Indian equity markets are likely to open on a tepid note on Tuesday as early trends on SGX Nifty hinted at a flat start for benchmarks Sensex and Nifty, with a loss of 7 points. The Nifty futures were trading around 18,343 level on the Singaporean Exchange. Markets continued rangebound movement on Monday but ended on positive note with Nifty above 18,300. “Markets have recovered from its low and it is sustaining well above 18k mark over last couple of days. Q3 result season has started on a good note with several heavy weights reporting in-line to better-than-expected numbers. Nifty is trending upwards while Bank Nifty is witnessing some consolidation and a pause in its momentum. Traders are advised to apply buy-on-decline strategy and be with stock specific ideas. From a near term perspective, we expect stock specific action in selected auto, tech , chemicals and fertilizer stocks,” said Siddhartha Khemka, Head – Retail Research, Motilal Oswal Financial Services Ltd.

Stocks to watch

NTPC: State-owned NTPC on Monday invited a request for proposal (RFP) for raising up to $750 million (around Rs 5,570 crore) via ECB to fund its power projects, including renewable energy. “NTPC Ltd is looking to raise external commercial borrowing (ECB) in the form of a term loan amounting to $500 million plus green shoe option of $250 million… accordingly it is requested to quote unconditional and firm rate for raising ECB,” the RFP document stated.

Tech Mahindra: The company on Monday announced acquisition of 100 per cent stake in Europe-based Com tec Co IT (CTC) and 25 per cent stake in two IT platforms for a total of EUR 330 million (about Rs 2,800 crore). The acquisitions will strengthen its digital engineering and insurance technology businesses, said Tech Mahindra. The acquisition of CTC is the second-largest acquisition that the tech company has made after scam-hit Satyam in April 2010.
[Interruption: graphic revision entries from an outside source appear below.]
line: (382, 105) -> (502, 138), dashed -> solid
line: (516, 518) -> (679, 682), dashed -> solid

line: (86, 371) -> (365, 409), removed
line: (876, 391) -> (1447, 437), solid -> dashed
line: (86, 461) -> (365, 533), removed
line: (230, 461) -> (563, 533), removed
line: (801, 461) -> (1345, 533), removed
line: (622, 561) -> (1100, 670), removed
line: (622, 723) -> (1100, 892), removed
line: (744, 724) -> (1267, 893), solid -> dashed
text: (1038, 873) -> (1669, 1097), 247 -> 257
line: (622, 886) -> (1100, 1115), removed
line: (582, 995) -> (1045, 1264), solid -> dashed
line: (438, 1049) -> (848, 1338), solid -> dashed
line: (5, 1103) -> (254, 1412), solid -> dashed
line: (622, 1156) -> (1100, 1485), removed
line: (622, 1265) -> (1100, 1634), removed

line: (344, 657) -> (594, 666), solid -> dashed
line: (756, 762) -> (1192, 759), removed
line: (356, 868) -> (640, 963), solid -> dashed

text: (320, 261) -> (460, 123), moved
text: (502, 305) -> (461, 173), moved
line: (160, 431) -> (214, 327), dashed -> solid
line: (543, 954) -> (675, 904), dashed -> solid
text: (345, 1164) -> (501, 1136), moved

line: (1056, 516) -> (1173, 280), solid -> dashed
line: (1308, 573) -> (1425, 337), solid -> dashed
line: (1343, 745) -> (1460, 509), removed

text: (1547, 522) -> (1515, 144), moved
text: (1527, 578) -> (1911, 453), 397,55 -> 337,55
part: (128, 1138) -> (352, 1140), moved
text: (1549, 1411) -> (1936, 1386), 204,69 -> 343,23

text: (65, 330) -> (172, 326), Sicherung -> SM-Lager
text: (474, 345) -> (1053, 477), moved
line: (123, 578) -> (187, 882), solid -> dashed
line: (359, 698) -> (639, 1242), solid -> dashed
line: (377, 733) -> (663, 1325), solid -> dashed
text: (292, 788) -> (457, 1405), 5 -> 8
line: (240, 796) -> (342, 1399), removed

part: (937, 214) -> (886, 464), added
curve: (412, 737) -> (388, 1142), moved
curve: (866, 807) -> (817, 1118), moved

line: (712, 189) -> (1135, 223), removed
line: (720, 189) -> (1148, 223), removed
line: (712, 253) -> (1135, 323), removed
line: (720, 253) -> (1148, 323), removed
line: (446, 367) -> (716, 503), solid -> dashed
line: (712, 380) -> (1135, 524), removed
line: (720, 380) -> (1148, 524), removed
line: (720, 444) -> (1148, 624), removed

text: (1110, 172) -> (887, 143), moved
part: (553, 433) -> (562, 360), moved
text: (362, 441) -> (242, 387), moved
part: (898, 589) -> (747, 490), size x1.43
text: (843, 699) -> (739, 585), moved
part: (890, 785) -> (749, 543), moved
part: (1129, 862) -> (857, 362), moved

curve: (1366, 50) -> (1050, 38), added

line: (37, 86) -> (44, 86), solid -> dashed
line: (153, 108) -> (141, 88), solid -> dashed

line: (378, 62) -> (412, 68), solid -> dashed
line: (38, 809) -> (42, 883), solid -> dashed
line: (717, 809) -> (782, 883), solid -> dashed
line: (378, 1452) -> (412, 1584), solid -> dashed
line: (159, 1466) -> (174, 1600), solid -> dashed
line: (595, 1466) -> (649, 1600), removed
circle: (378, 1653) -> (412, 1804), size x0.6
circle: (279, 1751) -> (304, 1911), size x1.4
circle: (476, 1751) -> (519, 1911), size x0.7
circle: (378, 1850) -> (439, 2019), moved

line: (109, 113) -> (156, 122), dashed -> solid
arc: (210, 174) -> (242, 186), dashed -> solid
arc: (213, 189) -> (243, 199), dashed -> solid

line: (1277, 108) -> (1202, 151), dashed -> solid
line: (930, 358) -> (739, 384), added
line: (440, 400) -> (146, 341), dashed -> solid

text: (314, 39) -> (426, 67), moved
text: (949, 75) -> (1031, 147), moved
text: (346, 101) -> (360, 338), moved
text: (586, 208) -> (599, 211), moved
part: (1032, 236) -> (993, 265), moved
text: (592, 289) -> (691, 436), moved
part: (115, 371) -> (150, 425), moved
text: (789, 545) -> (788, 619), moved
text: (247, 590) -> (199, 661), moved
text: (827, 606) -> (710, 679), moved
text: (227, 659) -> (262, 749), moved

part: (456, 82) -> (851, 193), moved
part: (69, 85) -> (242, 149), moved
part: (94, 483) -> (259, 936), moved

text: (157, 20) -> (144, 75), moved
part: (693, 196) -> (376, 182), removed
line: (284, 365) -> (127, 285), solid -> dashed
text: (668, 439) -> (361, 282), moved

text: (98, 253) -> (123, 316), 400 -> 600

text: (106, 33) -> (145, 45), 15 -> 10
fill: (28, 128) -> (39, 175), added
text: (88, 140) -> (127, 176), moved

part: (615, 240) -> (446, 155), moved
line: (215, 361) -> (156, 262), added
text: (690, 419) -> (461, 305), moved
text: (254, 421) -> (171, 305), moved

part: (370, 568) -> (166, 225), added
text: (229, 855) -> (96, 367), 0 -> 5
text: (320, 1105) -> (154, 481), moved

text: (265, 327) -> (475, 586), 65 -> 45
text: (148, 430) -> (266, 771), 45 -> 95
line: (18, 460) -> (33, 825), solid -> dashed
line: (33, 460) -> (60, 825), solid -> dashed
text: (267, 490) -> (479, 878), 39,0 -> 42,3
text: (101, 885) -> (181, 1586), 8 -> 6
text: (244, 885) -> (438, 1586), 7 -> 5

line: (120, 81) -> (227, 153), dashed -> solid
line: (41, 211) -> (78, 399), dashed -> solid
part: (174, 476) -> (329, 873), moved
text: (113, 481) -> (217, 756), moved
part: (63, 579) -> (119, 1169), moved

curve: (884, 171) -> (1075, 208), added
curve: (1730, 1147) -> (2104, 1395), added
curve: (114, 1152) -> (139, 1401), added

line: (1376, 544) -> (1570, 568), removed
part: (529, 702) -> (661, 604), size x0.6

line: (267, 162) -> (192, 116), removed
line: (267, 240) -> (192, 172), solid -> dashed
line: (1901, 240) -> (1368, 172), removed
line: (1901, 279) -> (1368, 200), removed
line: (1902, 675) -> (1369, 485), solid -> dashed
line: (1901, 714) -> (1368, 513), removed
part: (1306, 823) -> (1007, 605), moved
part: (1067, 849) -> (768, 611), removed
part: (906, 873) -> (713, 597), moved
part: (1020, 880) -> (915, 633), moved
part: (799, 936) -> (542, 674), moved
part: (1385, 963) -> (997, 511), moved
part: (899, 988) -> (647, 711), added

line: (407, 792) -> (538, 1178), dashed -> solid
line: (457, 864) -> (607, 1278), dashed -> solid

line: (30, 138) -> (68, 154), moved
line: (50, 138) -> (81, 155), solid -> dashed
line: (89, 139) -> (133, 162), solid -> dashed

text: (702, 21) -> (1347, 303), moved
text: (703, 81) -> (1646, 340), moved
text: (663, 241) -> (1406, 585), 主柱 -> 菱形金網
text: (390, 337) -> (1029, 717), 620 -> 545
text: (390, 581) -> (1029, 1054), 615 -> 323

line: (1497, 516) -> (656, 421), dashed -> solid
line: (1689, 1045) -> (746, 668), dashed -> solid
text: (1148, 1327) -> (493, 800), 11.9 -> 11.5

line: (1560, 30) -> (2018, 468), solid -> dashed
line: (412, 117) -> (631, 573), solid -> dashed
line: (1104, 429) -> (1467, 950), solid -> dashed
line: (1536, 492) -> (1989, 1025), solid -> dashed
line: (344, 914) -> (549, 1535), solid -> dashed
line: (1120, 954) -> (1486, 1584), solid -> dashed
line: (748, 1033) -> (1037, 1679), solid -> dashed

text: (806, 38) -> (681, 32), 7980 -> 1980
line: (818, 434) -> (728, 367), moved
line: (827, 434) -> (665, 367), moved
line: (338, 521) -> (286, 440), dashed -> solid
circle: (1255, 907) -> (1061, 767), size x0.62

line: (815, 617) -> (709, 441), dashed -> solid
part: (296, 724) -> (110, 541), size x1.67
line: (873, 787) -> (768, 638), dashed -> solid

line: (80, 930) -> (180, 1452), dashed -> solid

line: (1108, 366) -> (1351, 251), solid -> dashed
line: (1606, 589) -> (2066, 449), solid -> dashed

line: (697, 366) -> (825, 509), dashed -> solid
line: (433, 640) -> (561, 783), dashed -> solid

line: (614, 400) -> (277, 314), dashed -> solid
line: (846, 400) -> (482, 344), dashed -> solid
TCS: Shares of Tata Consultancy Services (TCS) hit an all-time high of Rs 4,038.40, up 1.7 per cent on the BSE on Monday. The company has announced a mega share buyback of Rs 18,000 crore (40 million shares at Rs 4,500 per share). In the current round, out of 4 crore shares set for buyback, 60 lakh will be reserved for small investors. Aside from anticipated strong response in the current buyback, performance of the share from the buyback announcement date to the buyback date in past rounds suggests robust gain for TCS investors.

L&T: The heavy engineering arm of Larsen & Toubro (LT) has flagged off five critical renewable diesel reactors to North America’s largest renewable diesel producer Diamond Green Diesel (DGD), two weeks ahead of the delivery date. DGD is a joint venture of Darling Ingredients Inc. and Valero Energy Corporation in Texas, US. L&T is executing additional three such green diesel projects for the US and European clients at its heavy engineering complex located at Hazira in Gujarat.

Tata Power: Tata Power Renewable Energy Limited (TPREL) on Monday said that it has commissioned two Solar Power projects of 50 MW each at Prayagraj, and Banda in Uttar Pradesh. The projects have been completed by TPREL, 100% subsidiary of Tata Power. The plants are expected to generate over 221.26 million units annually.

Bajaj Finance: Bajaj Finance is expected to report a good set of numbers for Q3FY22. Comoany’s assets under management (AUM) jumped 26% YoY and 8% QoQ to Rs 1.8 trillion amid the strong festive season, pent up demand, low interest rates and normal monsoon. The company booked 7.4 million new loans in the quarter, up from 6 million in the same quarter of the previous year. Deposits grew 26.2% YoY to Rs 30,000 crore during the quarter. Bajaj Finance is well-oiled for growth with a capital adequacy ratio (CRAR) of 27% and a consolidated liquidity surplus of Rs 14,300 crore as on December 31, 2021. Net interest margin is likely to improve on the back of rising share of high-yielding loans and moderating liquidity, according to IIFL Securities.

Coffee Day Enterprises: DSP Investment Managers sold 28,26,540 equity shares in the company at Rs 70.2 per share on the NSE, according to the bulk deals data.